Emmanuel Macron a annoncé son intention de faire de cette journée un moment de commémoration symbolique, célébrant « la victoire de la justice et de la vérité contre la haine et l’antisémitisme ».
Contexte de l’affaire Dreyfus
L’affaire Dreyfus, qui a éclaté à la fin du XIXe siècle, a révélé les failles des institutions républicaines en France et a exacerbé les tensions sociales et politiques. La condamnation d’Alfred Dreyfus en 1894 a suscité une réaction massive, divisant le pays entre dreyfusards et antidreyfusards, et soulevant des questions sur l’antisémitisme et la justice.
Réactions et expertises
Perrine Simon-Nahum, directrice de recherche au CNRS, souligne l’importance de ce moment, déclarant que cette journée arrive « à point » alors que la République fait face à des tensions politiques croissantes. Philippe Collin, producteur du podcast « Face à l’Histoire », évoque aussi cette commémoration comme une « grande journée républicaine », rappelant que la République doit être pratiquée pour perdurer.
Une commémoration marquante
La cérémonie se déroulera à proximité de la Cour de cassation, devant une statue d’Alfred Dreyfus, représentant un homme au sabre brisé, symbole de son humiliation en 1895. Cette image a été choisie pour illustrer son innocence et son patriotisme, comme l’explique Simon-Nahum. Dreyfus n’est plus considéré comme une victime, mais comme un innocent ayant défendu les valeurs républicaines.
Bien que cette cérémonie ne conduise pas à une panthéonisation, elle est perçue comme un « jour de gloire » pour la France, selon Philippe Collin. Ce dernier rappelle que « un pays n’est jamais aussi grand que lorsqu’il reconnaît sa faute et la répare ».

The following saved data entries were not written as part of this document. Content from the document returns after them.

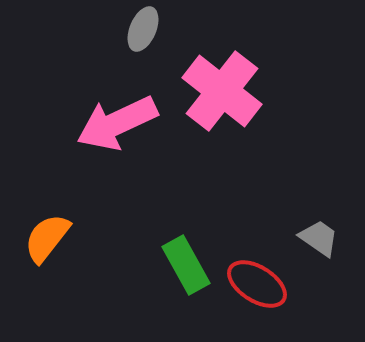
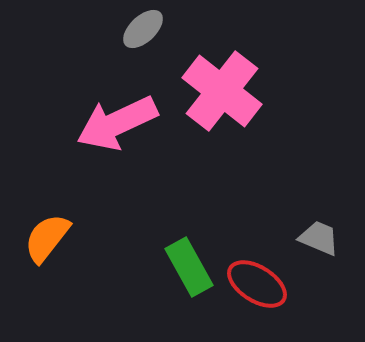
gray ellipse: rotated 24 degrees clockwise
gray trapezoid: rotated 12 degrees counterclockwise
green rectangle: moved 3 px right, 2 px down
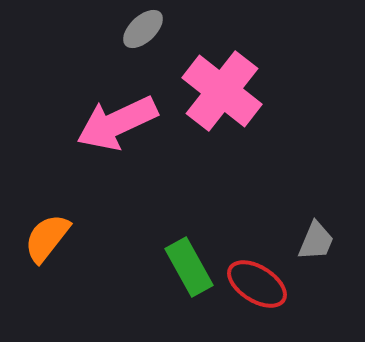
gray trapezoid: moved 3 px left, 3 px down; rotated 90 degrees clockwise
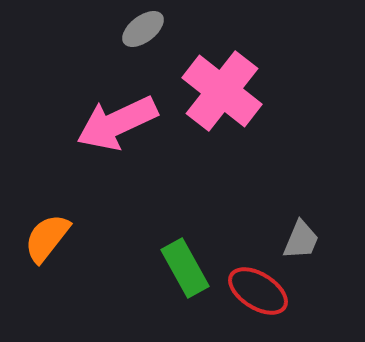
gray ellipse: rotated 6 degrees clockwise
gray trapezoid: moved 15 px left, 1 px up
green rectangle: moved 4 px left, 1 px down
red ellipse: moved 1 px right, 7 px down
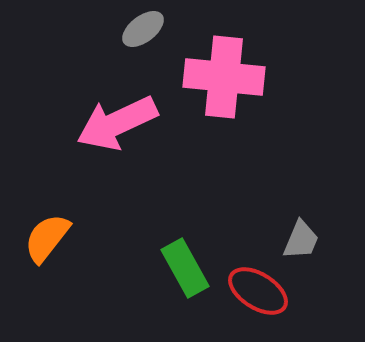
pink cross: moved 2 px right, 14 px up; rotated 32 degrees counterclockwise
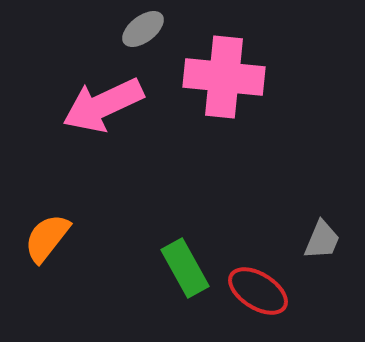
pink arrow: moved 14 px left, 18 px up
gray trapezoid: moved 21 px right
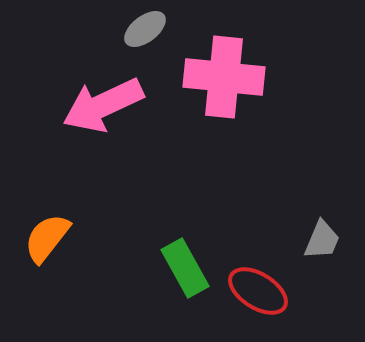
gray ellipse: moved 2 px right
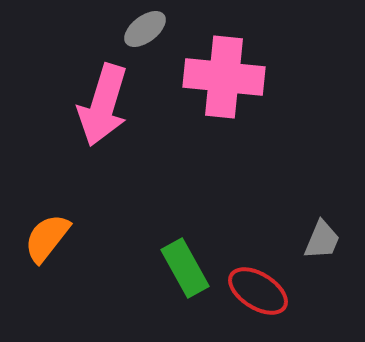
pink arrow: rotated 48 degrees counterclockwise
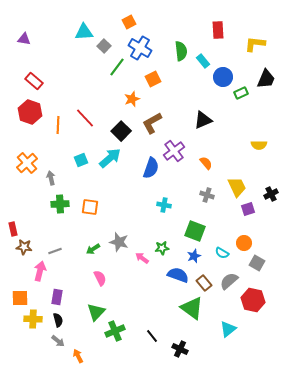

Un outil contre l’antisémitisme
Cette journée pourrait également servir d’outil dans la lutte contre l’antisémitisme, même si certaines voix, comme celle de Simon-Nahum, restent prudentes. Elle souligne la nécessité de réformer les programmes scolaires pour inclure une représentation plus équilibrée de l’histoire des Juifs en France.
L’hommage à Alfred Dreyfus représente ainsi une étape significative dans la reconnaissance des erreurs du passé et un appel à la vigilance contre toutes formes de discrimination.